EXERCISE PROMPT ::
Please reproduce all of the entries exactly, without omitting any.

Collected data entries:
------------

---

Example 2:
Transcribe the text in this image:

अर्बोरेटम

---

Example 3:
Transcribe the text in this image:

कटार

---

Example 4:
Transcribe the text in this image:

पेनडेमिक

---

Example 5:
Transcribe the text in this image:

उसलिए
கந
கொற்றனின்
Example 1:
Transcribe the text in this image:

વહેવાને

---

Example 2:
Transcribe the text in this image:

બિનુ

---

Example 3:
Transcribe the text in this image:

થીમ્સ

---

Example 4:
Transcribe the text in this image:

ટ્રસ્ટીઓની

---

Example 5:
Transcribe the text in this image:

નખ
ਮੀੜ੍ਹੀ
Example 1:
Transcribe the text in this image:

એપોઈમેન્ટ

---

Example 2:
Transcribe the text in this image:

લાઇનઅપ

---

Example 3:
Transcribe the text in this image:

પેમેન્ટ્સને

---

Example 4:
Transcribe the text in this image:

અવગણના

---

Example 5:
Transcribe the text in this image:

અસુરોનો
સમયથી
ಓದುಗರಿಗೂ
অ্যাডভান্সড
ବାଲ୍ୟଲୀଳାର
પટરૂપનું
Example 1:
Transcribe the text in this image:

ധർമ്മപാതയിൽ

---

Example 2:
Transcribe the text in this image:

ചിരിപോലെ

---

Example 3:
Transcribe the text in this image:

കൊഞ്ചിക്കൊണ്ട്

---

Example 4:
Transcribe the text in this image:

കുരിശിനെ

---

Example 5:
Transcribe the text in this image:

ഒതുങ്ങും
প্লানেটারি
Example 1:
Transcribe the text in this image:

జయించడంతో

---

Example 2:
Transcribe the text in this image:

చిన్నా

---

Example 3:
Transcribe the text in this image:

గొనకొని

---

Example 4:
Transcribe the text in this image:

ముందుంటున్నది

------------

RESPONSE AREA ::
---

Example 2:
Transcribe the text in this image:

अर्बोरेटम

---

Example 3:
Transcribe the text in this image:

कटार

---

Example 4:
Transcribe the text in this image:

पेनडेमिक

---

Example 5:
Transcribe the text in this image:

उसलिए
கந
கொற்றனின்
Example 1:
Transcribe the text in this image:

વહેવાને

---

Example 2:
Transcribe the text in this image:

બિનુ

---

Example 3:
Transcribe the text in this image:

થીમ્સ

---

Example 4:
Transcribe the text in this image:

ટ્રસ્ટીઓની

---

Example 5:
Transcribe the text in this image:

નખ
ਮੀੜ੍ਹੀ
Example 1:
Transcribe the text in this image:

એપોઈમેન્ટ

---

Example 2:
Transcribe the text in this image:

લાઇનઅપ

---

Example 3:
Transcribe the text in this image:

પેમેન્ટ્સને

---

Example 4:
Transcribe the text in this image:

અવગણના

---

Example 5:
Transcribe the text in this image:

અસુરોનો
સમયથી
ಓದುಗರಿಗೂ
অ্যাডভান্সড
ବାଲ୍ୟଲୀଳାର
પટરૂપનું
Example 1:
Transcribe the text in this image:

ധർമ്മപാതയിൽ

---

Example 2:
Transcribe the text in this image:

ചിരിപോലെ

---

Example 3:
Transcribe the text in this image:

കൊഞ്ചിക്കൊണ്ട്

---

Example 4:
Transcribe the text in this image:

കുരിശിനെ

---

Example 5:
Transcribe the text in this image:

ഒതുങ്ങും
প্লানেটারি
Example 1:
Transcribe the text in this image:

జయించడంతో

---

Example 2:
Transcribe the text in this image:

చిన్నా

---

Example 3:
Transcribe the text in this image:

గొనకొని

---

Example 4:
Transcribe the text in this image:

ముందుంటున్నది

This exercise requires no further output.